O pobre marquês encolheu os ombros. Apenas sentia o menor incómodo, uma dor, um arrepio, considerava-se logo, como ele dizia, liquidado. O mundo começava a findar para ele: tomavam-no terrores católicos, uma preocupação angustiosa da Eternidade.
Nesses dias fechava-se no quarto com o padre capelão - com quem às vezes, todavia, terminava por jogar as damas.
- Em todo o caso, disse ele, tirando cautelosamente o chapéu ao passar pela porta aberta da igreja dos Mártires, deixe-me você ir primeiro ao Grémio... Quero escrever à Manoeleta que não conte comigo esta noite...
Depois, distraída e melancolicamente, perguntou notícias desse devasso do Ega. Esse devasso do Ega lá estava em Celorico, na quinta materna, ouvindo arrotar o padre Serafim, e refugiando-se, segundo dizia, na grande arte: andava a compor uma comédia em cinco actos, que se devia chamar o Lodaçal - escrita para se vingar de Lisboa.
- O pior, murmurou o marquês, depois de um silêncio, e abafando-se mais no cachenés, é se eu estou assim no domingo para as corridas!
- O quê! exclamou Carlos, então as corridas são já no domingo?
O marquês foi-lhe explicando, em quanto desciam o Chiado, que as corridas se tinham apressado a pedido do Cliford, o grande sportman de Córdova, que devia trazer dois cavalos ingleses... Era um bocado humilhante depender do Cliford. Mas enfim o Cliford era um gentleman e com os seus cavalos de raça, os seus jockeys ingleses, constituía a única feição séria do Hipódromo de Belém. Sem o Cliford aquilo era uma brincadeira de pilecas e de abas...
- Você não conhece o Cliford?... Belo rapaz!

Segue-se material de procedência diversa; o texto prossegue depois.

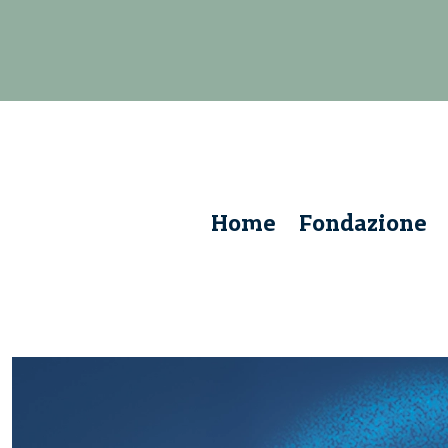
Home
Fondazione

Um pouco poseur, mas ouro de lei.
Tinham entrado no pátio do Grémio, o marquês estendeu o braço a Carlos.
- Veja esse pulso!
- O pulso está excelente... Vá você dar lá esse golpe à Manoela, que eu fico aqui à espera.
No domingo pois, daí a cinco dias, eram as corridas... E ela estaria lá, ele ia conhecê-la, enfim!